Studie zu Nord-Süd-Gefälle Geringere Lebenserwartung durch Rauchen im Norden
Die Menschen in Süddeutschland leben statistisch gesehen länger als im Norden und Westen. Das ist bekannt - nur warum ist das so? Eine Studie zeigt nun, dass das Rauchverhalten der Hauptgrund sein dürfte.
Das Nord-Süd-Gefälle in Deutschland bei der allgemeinem Lebenserwartung dürfte sich maßgeblich durch unterschiedliche Rauchgewohnheiten erklären. Das geht aus einer Studie des Bundesinstituts für Bevölkerungsforschung (BiB) hervor.
Demnach ist der regionale rauchbedingte Lebenszeitverlust etwa in Nordrhein-Westfalen bei Männern beinahe doppelt so hoch wie in Bayern und Baden-Württemberg: Im Westen liegt er bei 1,7 Jahren, im Süden lediglich bei einem Jahr. Nach BiB-Angaben weisen die Ergebnisse darauf hin, dass dieser Faktor die regional unterschiedliche Lebenserwartung in Deutschland "zu einem erheblichen Teil" erklärt.
Sozial Benachteiligte rauchen mehr
Laut der Untersuchung handelt es sich dabei um Langzeitfolgen unterschiedlichen Konsumverhaltens, das sich während der massenhaften Verbreitung des Rauchens im vorigen Jahrhundert ausprägte. Im Norden und vor allem Westen wurde mehr geraucht. Den Grund dafür sehen die Forscher wiederum in sozialen und wirtschaftlichen Unterschieden.
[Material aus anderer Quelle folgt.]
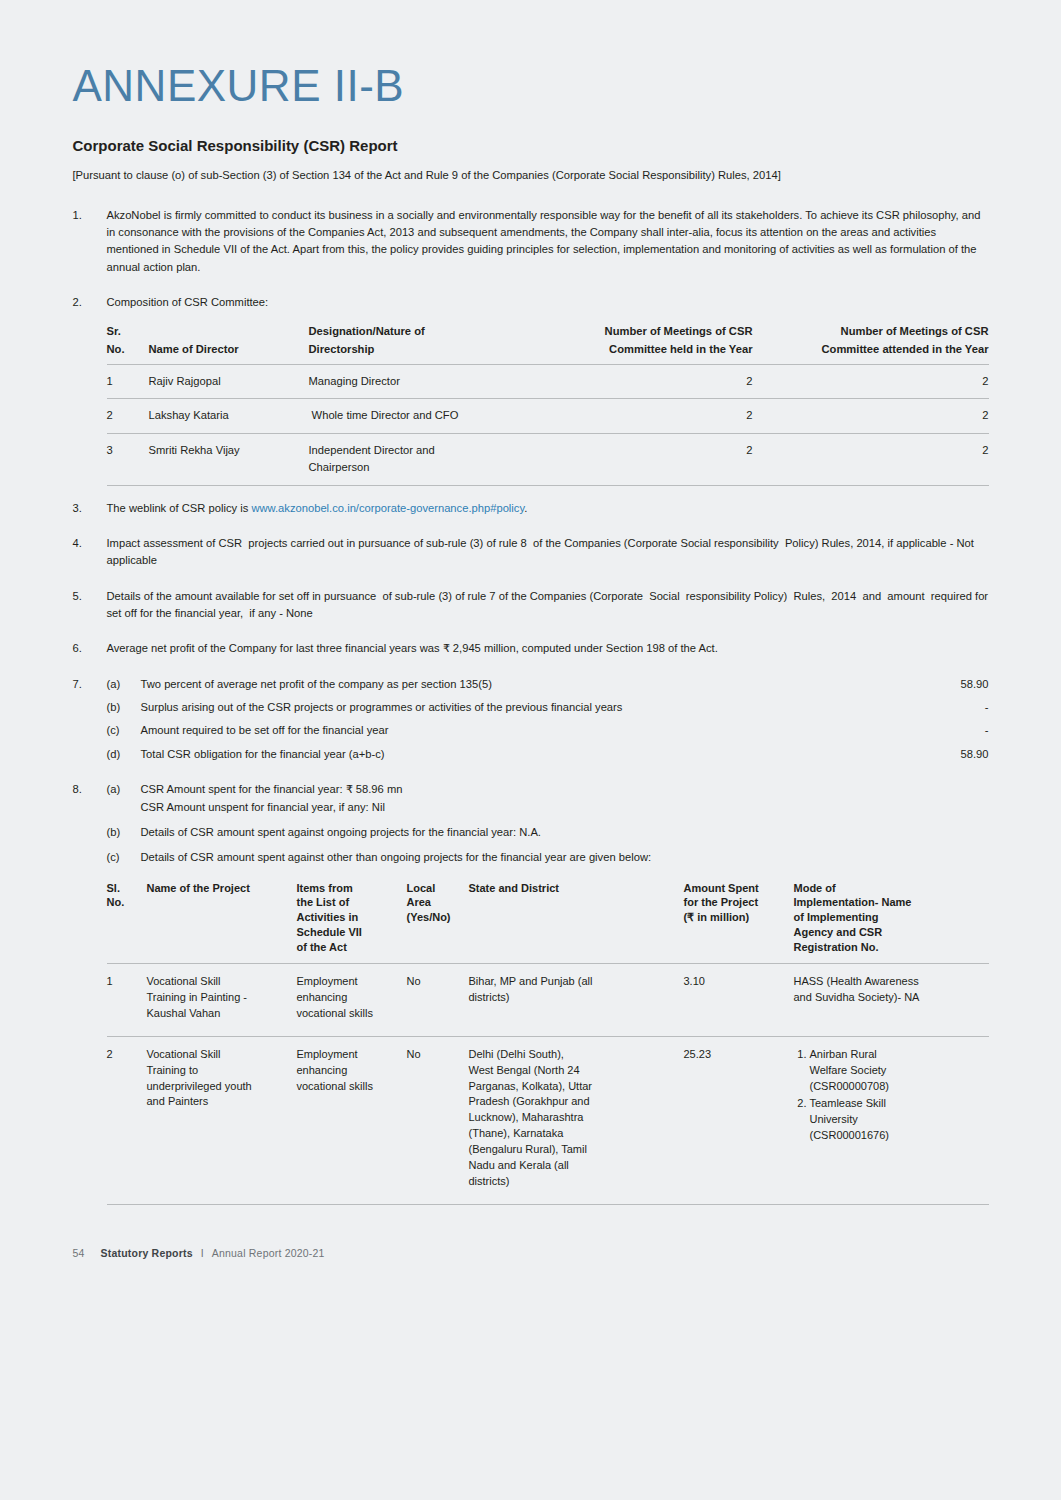ANNEXURE II-B
Corporate Social Responsibility (CSR) Report
[Pursuant to clause (o) of sub-Section (3) of Section 134 of the Act and Rule 9 of the Companies (Corporate Social Responsibility) Rules, 2014]
AkzoNobel is firmly committed to conduct its business in a socially and environmentally responsible way for the benefit of all its stakeholders. To achieve its CSR philosophy, and in consonance with the provisions of the Companies Act, 2013 and subsequent amendments, the Company shall inter-alia, focus its attention on the areas and activities mentioned in Schedule VII of the Act. Apart from this, the policy provides guiding principles for selection, implementation and monitoring of activities as well as formulation of the annual action plan.
Composition of CSR Committee:
| Sr. No. | Name of Director | Designation/Nature of Directorship | Number of Meetings of CSR Committee held in the Year | Number of Meetings of CSR Committee attended in the Year |
| --- | --- | --- | --- | --- |
| 1 | Rajiv Rajgopal | Managing Director | 2 | 2 |
| 2 | Lakshay Kataria | Whole time Director and CFO | 2 | 2 |
| 3 | Smriti Rekha Vijay | Independent Director and Chairperson | 2 | 2 |
The weblink of CSR policy is www.akzonobel.co.in/corporate-governance.php#policy.
Impact assessment of CSR projects carried out in pursuance of sub-rule (3) of rule 8 of the Companies (Corporate Social responsibility Policy) Rules, 2014, if applicable - Not applicable
Details of the amount available for set off in pursuance of sub-rule (3) of rule 7 of the Companies (Corporate Social responsibility Policy) Rules, 2014 and amount required for set off for the financial year, if any - None
Average net profit of the Company for last three financial years was ₹ 2,945 million, computed under Section 198 of the Act.
(a) Two percent of average net profit of the company as per section 135(5) 58.90
(b) Surplus arising out of the CSR projects or programmes or activities of the previous financial years -
(c) Amount required to be set off for the financial year -
(d) Total CSR obligation for the financial year (a+b-c) 58.90
(a) CSR Amount spent for the financial year: ₹ 58.96 mn
CSR Amount unspent for financial year, if any: Nil
(b) Details of CSR amount spent against ongoing projects for the financial year: N.A.
(c) Details of CSR amount spent against other than ongoing projects for the financial year are given below:
| Sl. No. | Name of the Project | Items from the List of Activities in Schedule VII of the Act | Local Area (Yes/No) | State and District | Amount Spent for the Project (₹ in million) | Mode of Implementation- Name of Implementing Agency and CSR Registration No. |
| --- | --- | --- | --- | --- | --- | --- |
| 1 | Vocational Skill Training in Painting - Kaushal Vahan | Employment enhancing vocational skills | No | Bihar, MP and Punjab (all districts) | 3.10 | HASS (Health Awareness and Suvidha Society)- NA |
| 2 | Vocational Skill Training to underprivileged youth and Painters | Employment enhancing vocational skills | No | Delhi (Delhi South), West Bengal (North 24 Parganas, Kolkata), Uttar Pradesh (Gorakhpur and Lucknow), Maharashtra (Thane), Karnataka (Bengaluru Rural), Tamil Nadu and Kerala (all districts) | 25.23 | Anirban Rural Welfare Society (CSR00000708) Teamlease Skill University (CSR00001676) |
54 Statutory Reports IAnnual Report 2020-21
Die Ergebnisse mögen auf den ersten Blick überraschen, da häufig sozioökonomische Unterschiede zwischen den Regionen als Erklärung für regionale Unterschiede in der Lebenserwartung herangezogen werden. "Diese Erklärungen schließen sich aber nicht aus", sagt Sebastian Klüsener, Forschungsdirektor am BiB. "Das Rauchen konzentriert sich in den letzten Jahrzehnten zunehmend in sozial benachteiligten Bevölkerungsteilen. Dabei weisen wirtschaftlich schwächere Regionen tendenziell höhere Anteile an Rauchenden auf."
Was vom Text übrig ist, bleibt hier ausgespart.